Penyakit TB paru merupakan penyakit menahun/kronis ( berlangsung lama), dan
menular. Penyakit ini dapat diderita setiap orang, tetapi paling sering menyerang orang-
orang yang berusia antara 15- 45 tahun, terutama mereka yang bertubuh lemah, kurang gizi
atau yang tinggal satu rumah dan berdesak –desakan bersam pendrita TBC. Lingkungn yang
lembab, gelap dan tidak memiliki ventilasi memberikan andil bagi besar bagi seseorang
terjangkit TBC.
Penyakit Tuberkolusis dapat disembuhkan. Namun, akibat dari kurangnya informasi
berkaitan cara pencegahan dan pengobatan TBC, kematian akibat penyakit ini memiliki
prevalensi yang besar.
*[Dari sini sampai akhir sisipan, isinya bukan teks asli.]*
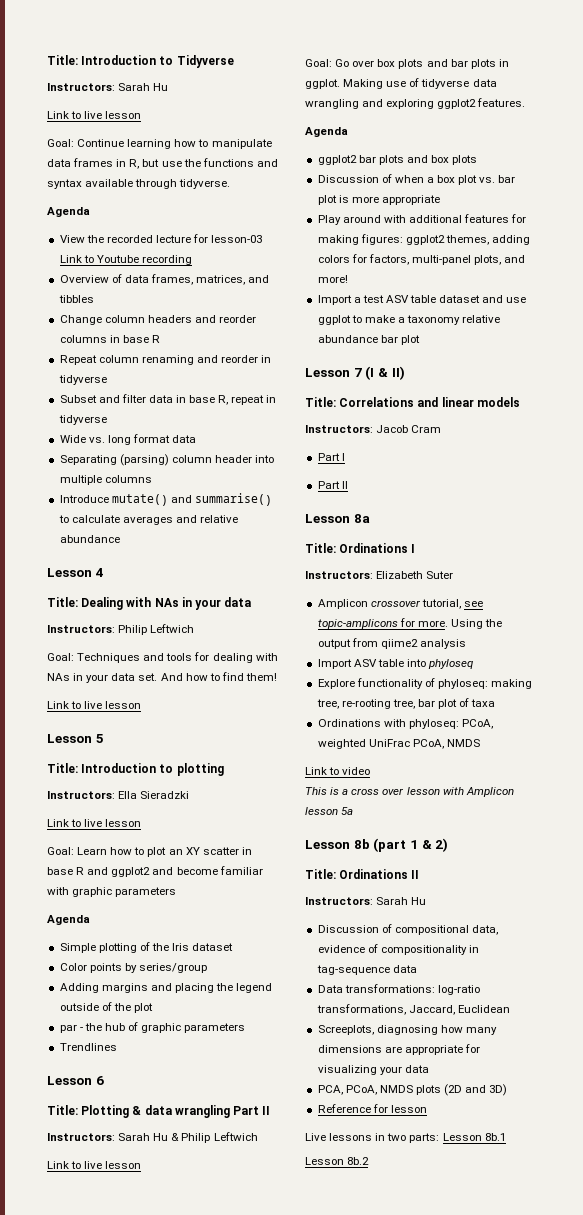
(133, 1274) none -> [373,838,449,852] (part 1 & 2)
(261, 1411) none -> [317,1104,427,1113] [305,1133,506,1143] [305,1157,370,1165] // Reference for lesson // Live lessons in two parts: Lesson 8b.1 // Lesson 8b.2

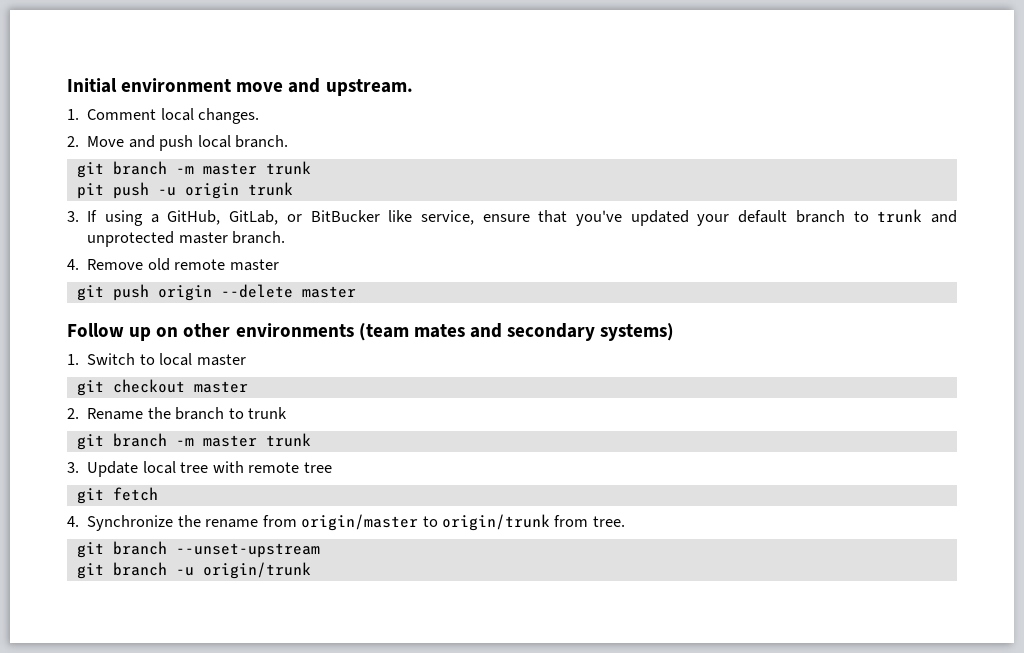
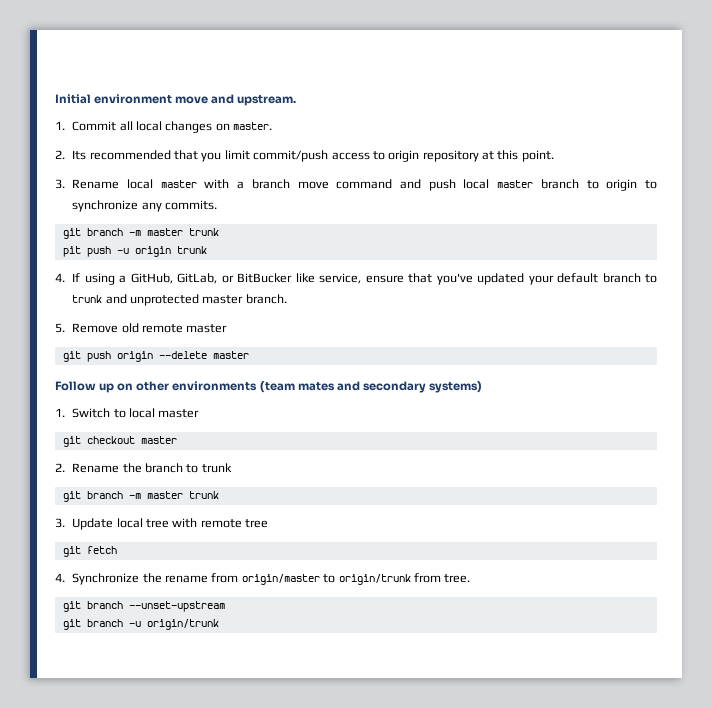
[87,108,260,124] [67,135,289,151] Comment local changes. // 2. Move and push local branch. -> [72,121,273,133] [55,150,554,162] [55,179,658,191] [72,200,218,212] Commit all local changes on master. // 2. Its recommended that you limit commit/push access to origin repository at this point. // 3. Rename local master with a branch move command and push local master branch to origin to synchronize any commits.
[67,211,79,222] 3. -> [55,273,65,282] 4.
[67,259,79,270] 4. -> [55,323,65,333] 5.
Indonesia berada dalam peringkat ketiga terburuk didunia untuk
jumlah penderita TB. Setiap tahun muncul 500 ribu kasus baru dan lebih dari 140 ribu
lainnya meninggal.
Berdasarkan Global Tuberkolusis Control Tahun 2009 (data tahun 2007) angka
prevalensi semua tipe kasus TB, insidensi semua tipe kasus TB dan kasus baru TB paru
BTA Positif dan kematian kasus TB menunjukan bahwa pada tahun 2007 prevalensi semua
tipe TB negara indonesia sebesar 244 per 100.000 penduduk atau sekitar 565.614 kasus
semua tipe TB, insiden semua tipe TB sebesar 228 per 100.000 penduduk atau sekitar
528.063 kasus tipe TB, insidensi kasus baru TB BTA posistif sebesar 102 per 100.000 atau
sekitar 236.029 kasus baru TB paru BTA positi sedangkan kematian TB 39 per 100.000
penduduk atau 250 orang perhari. Penjarinagn suspek per provinsi tahun 2008-2010,
terdapat 14 provinsi yang mengalami peningkatan angka kejadian suspect TB, salah satunya
Kalimantan Selatan, yang tahun 2009 terjaring 189 kasus dan pada tahun 2010 meningkat
menjadi 199 kasus ( Depkes RI,2010).
Berdasarkan data yang ada di rumah sakit suaka insan banjarmasin tahun 2013 dalam
7 bulan terakhir penderita TB Paru berjumlah 108 kasus terdiri dari 75 kasus pada laki-laki
dan 33 kasus pada perempuan, yaitu pada bulan januari mencapai 13 kasus, bulan Februari
mengalami peningkatan menjadi 18 kasus, bulan maret menjadi 21 kasus, bulan april
mengalami penurunan menjadi 16 kasus, bulan mei ada 16 kasus, bulan juni mengalami
penurunan menjadi 12 kasus dan bulan juli ada 12 kasus.

4. MANIFESTASI KLINIS
Keluhan yang dirasakan pasien tuberkulosis dapat bermacammacam atau bahkan
banyak pasien ditemukan TB paru tanpa keluhan sama sekali dalam pemeriksaan kesehatan.
Menurut Sudoyo (2007) keluhan yang terbanyak adalah demam, batuk/batuk darah, sesak
nafas, nyeri dada, dan malaise. Berikut penjelasan dari masing-masing keluhan tersebut :
1. Demam
Biasanya subfebril meyerupai demam influenza. Tetapi kadangkadang panas badan
dapat mencapai 40-41oC. Serangan demam pertama dapat sembuh sebentar, tetapi
kemudian dapat timbul kembali.
2. Batuk/Batuk darah
Batuk terjadi karena adanya iritasi pada bronkus. Batuk ini diperlukan untuk membuang
produk-produk radang keluar. Sifat batuk dimulai dari batuk kering kemudian setelah
timbul peradangan menjadi produktif. Keadaan yang lanjut adalah berupa batuk darah
karena terdapat pembuluh darah yang pecah.
3. Sesak nafas
Sesak nafas akan ditemukan pada penyakit yang sudah lanjut, yang infiltrasinya sudah
meliputi setengah bagian paru-paru.
4. Nyeri dada
Nyeri dada timbul bila infiltrasi radang sudah sampai ke pleura sehingga menimbulkan
pleuritis. Terjadi gesekan kedua pleura sewaktu pasien menarik/melepaskan napasnya.
5. Malaise
Gejala malaise sering ditemukan berupa anoreksia tidak ada nafsu makan, badan makin
kurus, sakit kepala, meriang, nyeri otot, keringat malam, dll.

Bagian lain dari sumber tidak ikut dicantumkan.